Reitera Trump: 'Pronto iniciaremos combate a cárteles por tierra'
Washington.- En una conferencia de prensa desde la Casa Blanca para presentar el balance de su primer año de gestión, el presidente de Estados Unidos, Donald Trump, afirmó que su gobierno ha comenzado a intensificar las acciones terrestres contra los cárteles de la droga.
Tras asegurar que el control marítimo ha reducido drásticamente el tráfico por agua, el mandatario señaló que la nueva fase operativa en tierra será "mucho más fácil" que las intervenciones previas.
El giro en la narrativa: Del mar a la frontera terrestre
Durante su discurso, Trump introdujo un cambio significativo en las estadísticas tradicionales de seguridad. Según el mandatario, actualmente el 97% de las drogas ilícitas llegan a Estados Unidos por vía marítima, una cifra que contrasta con informes previos que situaban la mayoría del tráfico por tierra.
Esta nueva narrativa justifica, según la administración estadounidense, el despliegue de una estrategia militarizada que ya ha dado resultados en el Caribe y el Pacífico, donde el Comando Sur habría destruido 36 embarcaciones a finales del año anterior. Trump enfatizó que, tras "asegurar" casi la totalidad de las rutas marítimas, es momento de avanzar hacia el control terrestre.
"Han visto lo que hemos hecho en el agua. Estamos empezando a hacer eso en tierra. La tierra es mucho más fácil, en realidad", sostuvo.
Designación de cárteles como organizaciones terroristas
Un pilar fundamental de esta estrategia es la clasificación de la MS-13 y los cárteles mexicanos como organizaciones terroristas extranjeras. Esta decisión respalda un enfoque de seguridad nacional más agresivo, permitiendo operaciones que Trump describió como necesarias para enfrentar la crisis del fentanilo, la cual cobra un promedio de 300 vidas diarias por sobredosis en Estados Unidos.

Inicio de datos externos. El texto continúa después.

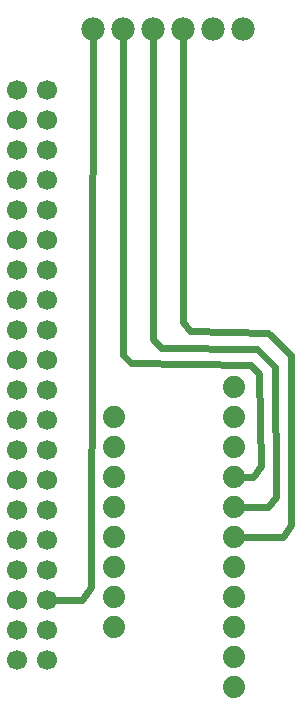
<source format=gtl>
G04 MADE WITH FRITZING*
G04 WWW.FRITZING.ORG*
G04 DOUBLE SIDED*
G04 HOLES PLATED*
G04 CONTOUR ON CENTER OF CONTOUR VECTOR*
%ASAXBY*%
%FSLAX23Y23*%
%MOIN*%
%OFA0B0*%
%SFA1.0B1.0*%
%ADD10C,0.074000*%
%ADD11C,0.078000*%
%ADD12C,0.066929*%
%ADD13C,0.024000*%
%LNCOPPER1*%
G90*
G70*
G54D10*
X823Y251D03*
X823Y351D03*
X823Y451D03*
X823Y551D03*
X823Y651D03*
X823Y751D03*
X823Y851D03*
X823Y951D03*
X823Y1051D03*
X823Y1151D03*
X823Y1251D03*
X423Y451D03*
X423Y551D03*
X423Y651D03*
X423Y751D03*
X423Y851D03*
X423Y951D03*
X423Y1051D03*
X423Y1151D03*
G54D11*
X853Y2445D03*
X753Y2445D03*
X653Y2445D03*
X553Y2445D03*
X453Y2445D03*
X353Y2445D03*
G54D12*
X100Y2241D03*
X100Y2141D03*
X100Y2041D03*
X100Y1941D03*
X100Y1841D03*
X100Y1741D03*
X100Y1641D03*
X100Y1541D03*
X100Y1441D03*
X100Y1341D03*
X100Y1241D03*
X100Y1141D03*
X100Y1041D03*
X100Y941D03*
X100Y841D03*
X100Y741D03*
X100Y641D03*
X100Y541D03*
X100Y441D03*
X100Y341D03*
X100Y2241D03*
X100Y2141D03*
X100Y2041D03*
X100Y1941D03*
X100Y1841D03*
X100Y1741D03*
X100Y1641D03*
X100Y1541D03*
X100Y1441D03*
X100Y1341D03*
X100Y1241D03*
X100Y1141D03*
X100Y1041D03*
X100Y941D03*
X100Y841D03*
X100Y741D03*
X100Y641D03*
X100Y541D03*
X100Y441D03*
X100Y341D03*
X200Y341D03*
X200Y441D03*
X200Y541D03*
X200Y641D03*
X200Y741D03*
X200Y841D03*
X200Y941D03*
X200Y1041D03*
X200Y1141D03*
X200Y1241D03*
X200Y1341D03*
X200Y1441D03*
X200Y1541D03*
X200Y1641D03*
X200Y1741D03*
X200Y1841D03*
X200Y1941D03*
X200Y2041D03*
X200Y2141D03*
X200Y2241D03*
G54D13*
X316Y541D02*
X230Y541D01*
D02*
X353Y2415D02*
X347Y585D01*
D02*
X347Y585D02*
X316Y541D01*
D02*
X911Y987D02*
X887Y951D01*
D02*
X454Y1356D02*
X478Y1329D01*
D02*
X478Y1329D02*
X880Y1325D01*
D02*
X453Y2415D02*
X454Y1356D01*
D02*
X887Y951D02*
X854Y951D01*
D02*
X907Y1293D02*
X911Y987D01*
D02*
X880Y1325D02*
X907Y1293D01*
D02*
X553Y2415D02*
X553Y1412D01*
D02*
X553Y1412D02*
X580Y1380D01*
D02*
X900Y1377D02*
X958Y1318D01*
D02*
X580Y1380D02*
X900Y1377D01*
D02*
X937Y851D02*
X854Y851D01*
D02*
X958Y1318D02*
X962Y885D01*
D02*
X962Y885D02*
X937Y851D01*
D02*
X1011Y1357D02*
X937Y1432D01*
D02*
X937Y1432D02*
X676Y1436D01*
D02*
X676Y1436D02*
X652Y1466D01*
D02*
X854Y751D02*
X985Y752D01*
D02*
X985Y752D02*
X1011Y792D01*
D02*
X652Y1466D02*
X653Y2415D01*
D02*
X1011Y792D02*
X1011Y1357D01*
G04 End of Copper1*
M02*
</source>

La controversia del "Golfo de América"
En un movimiento que generó fricciones diplomáticas inmediatas, Trump se refirió al Golfo de México como el “Golfo de América”, argumentando que su país posee la mayor parte del litoral. Aunque el mandatario acompañó el comentario con bromas sobre llamarlo "Golfo Trump", la postura oficial fue firme al declarar que Estados Unidos ha "tomado" el control de esta zona marítima.
Por su parte, el gobierno mexicano rechazó tajantemente este cambio de denominación, manteniendo el nombre histórico reconocido internacionalmente y señalando que el espacio es compartido y regulado por acuerdos internacionales.
Relación bilateral y soberanía: El papel de Claudia Sheinbaum
La presión sobre México no se limita al nombre del Golfo. Washington busca una participación directa de fuerzas estadounidenses en operativos contra laboratorios de fentanilo en territorio mexicano.
Sin embargo, la presidenta Claudia Sheinbaum ha reiterado que, si bien la colaboración continuará mediante el intercambio de información, no se aceptará la presencia de tropas extranjeras en el país.
A pesar de estas tensiones, México ha enviado recientemente a 37 operadores de cárteles extraditados a Estados Unidos, sumando un total de 92 criminales entregados durante la actual administración, lo que se interpreta como un esfuerzo por mantener la cooperación sin ceder la soberanía militar.
El cuestionamiento al orden internacional y la ONU
El presidente estadounidense también aprovechó el balance de su primer año para criticar la eficacia de la Organización de las Naciones Unidas (ONU), sugiriendo la creación de una "Junta de la Paz" alterna para resolver conflictos globales.
Esta junta contaría con figuras como Marco Rubio, Tony Blair y Jared Kushner, lo que ha generado reservas entre analistas internacionales que temen que esta estructura debilite el multilateralismo y se asemeje a un sistema de control colonial.